= Trystan Edwards =

Welsh architectural critic and town planner (1884-1973)

Arthur Trystan Edwards (10 November 1884 – 30 January 1973) was a Welsh architectural critic, town planner and amateur cartographer. He was a noted critic of the garden city movement.

Born in Merthyr Tydfil, he was educated at Clifton College, Bristol, and Hertford College, Oxford. He studied under the architect Sir Reginald Blomfield as an articled pupil from 1907 and was enrolled at the Liverpool School of Architecture's department of civic design from 1911 to 1913. In 1913 he returned to London and worked for the firm of Richardson and Gill; during this period his first architectural criticism was published in the Architects' and Builders' Journal. He served in the Royal Navy from 1915 to 1918 and continued his involvement with the Navy into peacetime, serving for twelve years in the Royal Naval Volunteer Reserve.

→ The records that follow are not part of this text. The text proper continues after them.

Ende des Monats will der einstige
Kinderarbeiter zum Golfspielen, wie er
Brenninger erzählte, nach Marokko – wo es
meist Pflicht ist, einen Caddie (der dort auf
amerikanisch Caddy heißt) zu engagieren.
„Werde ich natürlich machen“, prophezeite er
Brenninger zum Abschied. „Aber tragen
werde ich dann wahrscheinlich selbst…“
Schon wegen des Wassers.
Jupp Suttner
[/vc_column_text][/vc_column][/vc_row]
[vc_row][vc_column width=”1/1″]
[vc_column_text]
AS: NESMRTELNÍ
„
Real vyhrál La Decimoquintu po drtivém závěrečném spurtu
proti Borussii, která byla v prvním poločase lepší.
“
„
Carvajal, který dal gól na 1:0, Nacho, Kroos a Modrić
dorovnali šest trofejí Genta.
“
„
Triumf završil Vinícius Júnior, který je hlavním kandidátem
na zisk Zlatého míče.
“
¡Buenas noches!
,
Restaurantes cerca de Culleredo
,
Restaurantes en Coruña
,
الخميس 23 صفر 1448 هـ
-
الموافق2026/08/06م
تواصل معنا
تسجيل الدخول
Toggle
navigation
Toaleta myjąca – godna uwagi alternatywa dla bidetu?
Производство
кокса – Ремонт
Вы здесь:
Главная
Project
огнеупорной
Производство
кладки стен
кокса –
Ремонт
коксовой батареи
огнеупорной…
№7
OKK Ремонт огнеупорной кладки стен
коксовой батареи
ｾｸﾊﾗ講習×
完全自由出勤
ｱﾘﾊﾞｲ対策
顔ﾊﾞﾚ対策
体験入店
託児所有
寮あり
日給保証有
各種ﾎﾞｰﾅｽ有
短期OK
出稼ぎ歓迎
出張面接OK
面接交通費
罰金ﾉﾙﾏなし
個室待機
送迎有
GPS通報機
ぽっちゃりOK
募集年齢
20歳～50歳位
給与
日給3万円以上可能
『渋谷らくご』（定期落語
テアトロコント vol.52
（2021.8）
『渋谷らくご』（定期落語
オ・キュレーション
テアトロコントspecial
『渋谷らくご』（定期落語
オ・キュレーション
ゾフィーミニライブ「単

At the close of World War I Edwards joined the Ministry of Health and resumed his architectural criticism. The Things which are Seen: a Revaluation of the Visual Arts was published in 1921 and Good and Bad Manners in Architecture, which is considered to be his best work, in 1924. John Betjeman noted that the latter work was "the first book to draw attention after the Great War to Regency architecture and to deplore the destruction of Nash's Regent Street." In 1933 Edwards founded the Hundred New Towns Association, which was ultimately unsuccessful in its aims. In 1953 he published A New Map of the World, in which he proposed his "homalographic" projection.